Consistency and formal quality
Before an SPA goes into negotiation or to the counterparty, a final formal check is worthwhile. The Proofread workflow checks cross-references, definitions, annexes, and placeholders, flags inconsistent terminology, and verifies that numbering and references are correct. This is not a substitute for legal review, but it is effective protection against embarrassing errors in the final document.
What this means for law firms and in-house teams
Time pressure in M&A transactions is a given. Delivering a first risk assessment of a 200-page SPA in hours rather than days requires tools that do more than keyword search – they need to analyse with structure.
AI does not replace legal expertise here. What it changes is the proportion of time spent on mechanical review versus substantive legal judgment. A team that already has a structured overview of the critical clauses can go deeper on the issues that actually matter.
For law firms, there is also a commercial dimension: teams that work more efficiently can handle a larger number of mandates in the same time without reducing quality.
CASUS is hosted in Switzerland and the EU, with no data transfer to the US. The platform operates without human review and without data retention after a session – both are requirements that commonly arise in M&A processes involving sensitive business information. Full details are available on the security page.
Try it on a real document
CASUS can be used directly in the browser or as a Microsoft Word add-in. Law firms and in-house teams can start for free – no sales call required, no implementation project needed. Upload a concrete SPA or due diligence document and see what the analysis produces: Start for free.
FAQ
What is a Share Purchase Agreement (SPA)?

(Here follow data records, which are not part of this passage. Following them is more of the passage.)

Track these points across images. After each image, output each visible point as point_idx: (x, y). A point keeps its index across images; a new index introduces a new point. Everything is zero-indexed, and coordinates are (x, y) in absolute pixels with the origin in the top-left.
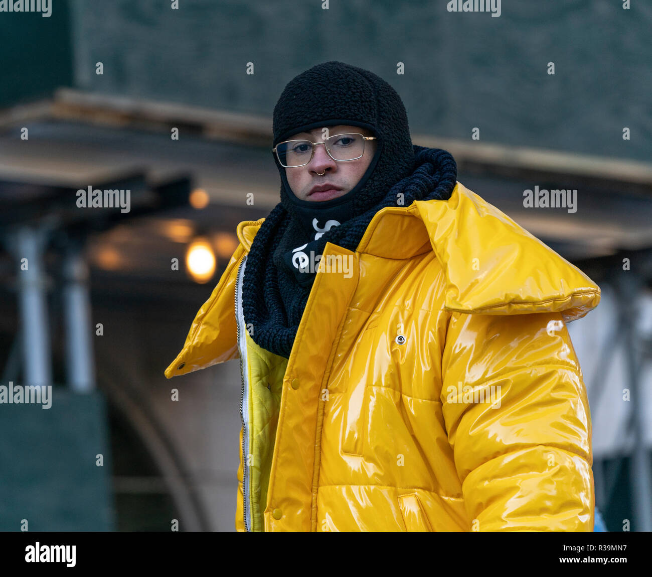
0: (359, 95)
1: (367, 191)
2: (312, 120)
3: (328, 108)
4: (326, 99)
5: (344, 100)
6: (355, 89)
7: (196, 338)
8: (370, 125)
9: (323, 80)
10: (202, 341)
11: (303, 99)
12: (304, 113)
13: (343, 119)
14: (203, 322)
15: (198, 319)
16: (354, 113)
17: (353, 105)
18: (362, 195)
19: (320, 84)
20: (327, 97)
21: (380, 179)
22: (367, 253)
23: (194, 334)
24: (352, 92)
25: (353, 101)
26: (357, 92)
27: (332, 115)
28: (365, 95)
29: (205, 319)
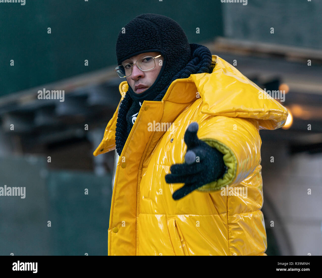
0: (150, 35)
1: (161, 83)
2: (128, 54)
3: (134, 46)
4: (133, 42)
5: (142, 40)
6: (147, 32)
7: (107, 137)
8: (157, 49)
9: (131, 31)
10: (110, 138)
11: (123, 43)
12: (124, 51)
13: (143, 50)
14: (110, 129)
15: (108, 128)
16: (147, 46)
17: (146, 42)
18: (159, 85)
19: (130, 34)
20: (133, 41)
21: (168, 74)
22: (168, 101)
23: (106, 135)
24: (145, 35)
25: (147, 39)
26: (148, 34)
27: (136, 49)
28: (153, 34)
29: (111, 127)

A Share Purchase Agreement (SPA) is the central contract in M&A transactions, in which buyer and seller establish all material terms of the business acquisition. It covers purchase price, warranties, liability, closing conditions, and behavioural obligations through to completion.

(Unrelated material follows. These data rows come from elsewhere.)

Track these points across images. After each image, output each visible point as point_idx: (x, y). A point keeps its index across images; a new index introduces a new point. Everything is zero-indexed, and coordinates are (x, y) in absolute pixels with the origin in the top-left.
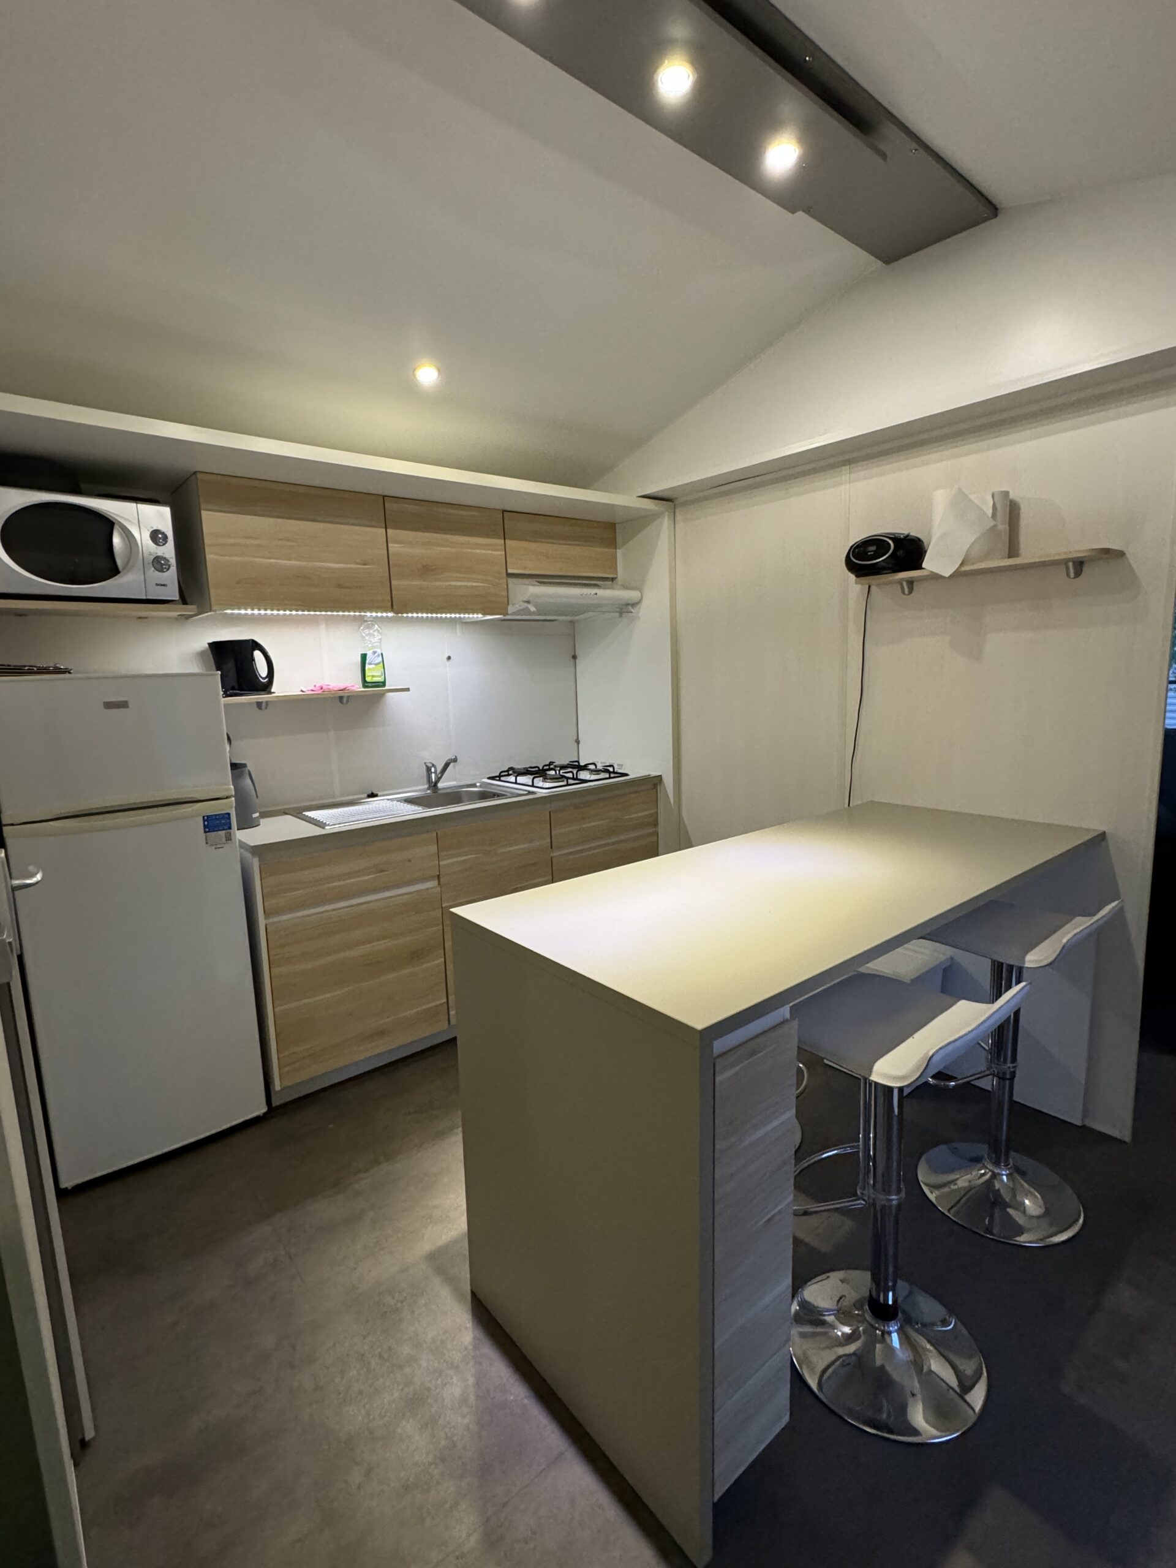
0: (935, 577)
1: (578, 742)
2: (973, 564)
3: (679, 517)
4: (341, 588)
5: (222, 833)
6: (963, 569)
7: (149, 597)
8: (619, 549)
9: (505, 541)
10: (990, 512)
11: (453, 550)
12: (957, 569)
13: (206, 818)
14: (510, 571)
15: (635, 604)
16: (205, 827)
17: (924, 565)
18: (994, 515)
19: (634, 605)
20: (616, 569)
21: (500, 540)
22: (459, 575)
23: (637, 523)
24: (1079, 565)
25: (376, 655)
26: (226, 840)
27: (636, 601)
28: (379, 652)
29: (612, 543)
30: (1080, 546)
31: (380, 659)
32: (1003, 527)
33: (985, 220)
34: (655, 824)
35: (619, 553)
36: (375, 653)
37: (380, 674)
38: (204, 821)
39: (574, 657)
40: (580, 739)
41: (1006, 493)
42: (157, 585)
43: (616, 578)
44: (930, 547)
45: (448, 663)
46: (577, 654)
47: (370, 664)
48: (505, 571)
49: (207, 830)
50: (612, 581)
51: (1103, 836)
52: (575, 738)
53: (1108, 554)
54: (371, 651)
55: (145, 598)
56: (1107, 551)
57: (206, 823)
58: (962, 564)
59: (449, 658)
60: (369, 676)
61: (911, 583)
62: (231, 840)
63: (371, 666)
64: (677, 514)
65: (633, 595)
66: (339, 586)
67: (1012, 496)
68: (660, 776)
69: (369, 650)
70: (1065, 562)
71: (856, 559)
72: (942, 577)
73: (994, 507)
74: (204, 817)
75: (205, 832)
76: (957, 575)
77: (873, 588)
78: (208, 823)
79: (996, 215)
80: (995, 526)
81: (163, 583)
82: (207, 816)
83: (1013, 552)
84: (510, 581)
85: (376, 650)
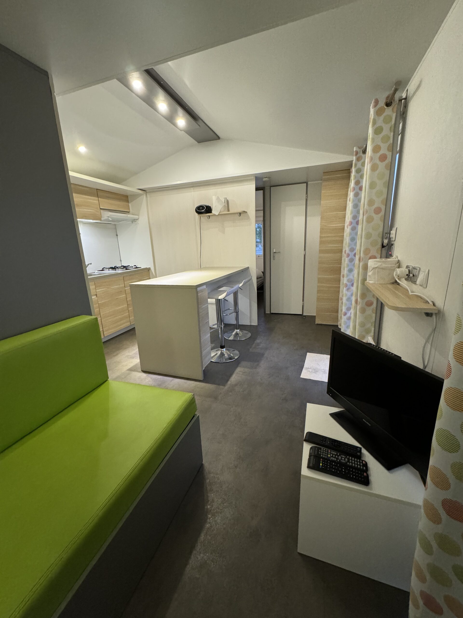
0: (215, 215)
1: (121, 261)
2: (222, 212)
3: (148, 196)
6: (220, 213)
8: (130, 203)
9: (98, 198)
10: (224, 202)
11: (84, 200)
12: (219, 214)
14: (101, 207)
17: (212, 212)
18: (225, 203)
19: (137, 220)
20: (129, 209)
22: (86, 208)
23: (135, 196)
24: (240, 214)
29: (128, 201)
30: (240, 210)
32: (226, 205)
33: (217, 140)
41: (226, 198)
44: (213, 208)
46: (118, 234)
48: (99, 207)
50: (130, 213)
51: (248, 267)
53: (245, 212)
56: (244, 211)
58: (220, 212)
61: (209, 216)
64: (147, 195)
65: (136, 217)
67: (227, 199)
68: (150, 268)
70: (237, 213)
71: (198, 210)
72: (216, 215)
73: (224, 201)
76: (219, 215)
77: (201, 217)
79: (219, 139)
80: (225, 205)
83: (228, 211)
84: (101, 210)
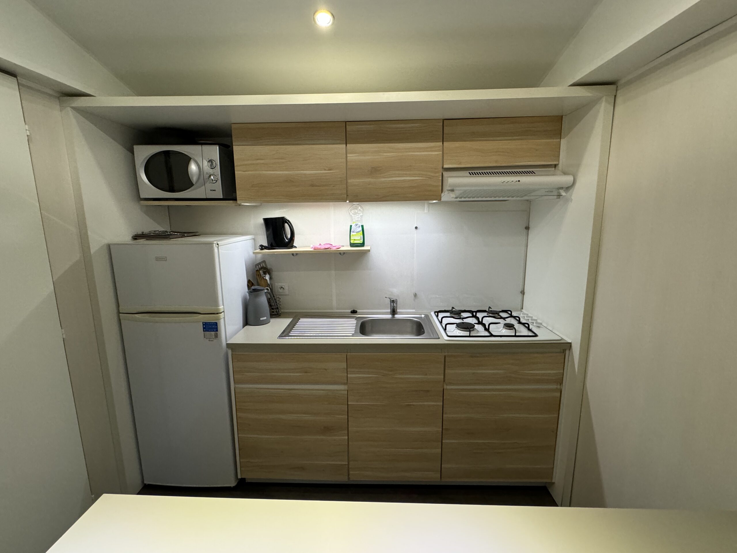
1: (523, 293)
3: (619, 99)
4: (313, 186)
5: (213, 333)
7: (207, 197)
8: (563, 138)
9: (443, 143)
11: (400, 154)
13: (204, 323)
14: (446, 166)
15: (568, 188)
16: (204, 328)
20: (559, 156)
21: (440, 143)
22: (400, 172)
25: (357, 226)
26: (215, 337)
27: (569, 185)
28: (360, 224)
29: (558, 133)
31: (361, 229)
34: (561, 383)
35: (563, 141)
36: (356, 225)
37: (359, 238)
38: (203, 325)
39: (527, 228)
40: (525, 291)
42: (211, 190)
43: (557, 165)
45: (417, 230)
46: (530, 226)
47: (353, 232)
48: (442, 167)
49: (205, 330)
50: (555, 167)
52: (521, 289)
54: (354, 224)
55: (205, 198)
57: (204, 326)
59: (416, 228)
60: (352, 240)
62: (217, 337)
63: (353, 234)
64: (618, 97)
65: (567, 179)
66: (312, 186)
68: (570, 343)
69: (353, 223)
74: (203, 323)
75: (204, 331)
78: (205, 326)
81: (214, 189)
82: (205, 323)
84: (446, 174)
85: (358, 223)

How does a share deal differ from an asset deal?
In a share deal, the buyer acquires shares in the company and with them all assets and liabilities – including hidden ones. In an asset deal, specific assets are transferred individually; unknown liabilities remain with the seller, but the administrative complexity is higher.
Which clauses in an SPA are particularly critical?
The most error-prone areas are liability caps, the definition of accounting principles in closing accounts mechanisms, IP warranties, tax clauses, and the drafting of non-compete provisions. Gaps or ambiguities in these areas frequently lead to post-closing disputes.
How can AI help with SPA review?
AI can analyse an SPA systematically for risks, compare clauses against a reference standard or playbook, identify missing topics, and handle consistency checks. This reduces the time spent on manual review and gives lawyers a structured overview earlier in the process.
What does the AI Data Room do in M&A due diligence?
The AI Data Room supports parallel analysis of many documents. Teams define which information to extract – for example liability clauses, notice periods, or data protection provisions. The output is a tabular summary across all documents, with anomalies flagged and prioritised by risk.
Does AI replace the legal review of an SPA?
No. AI analysis supports legal work but does not replace legal judgment. What changes is the pace of the mechanical groundwork, leaving more time for substantive legal assessment.
How secure is CASUS when working with sensitive M&A documents?
CASUS is hosted in Switzerland and the EU. There is no data transfer to the US, no human review of documents, and no data retention after the session. These features align with what M&A processes typically require when handling confidential business information.
Can CASUS research the legal position on SPA clauses?
Yes. The Legal Research mode within AI Chat searches across more than 660,000 cantonal and federal court decisions as well as statutory provisions. Results are source-based and structured – they can be used directly to support clause rationale or for internal assessments.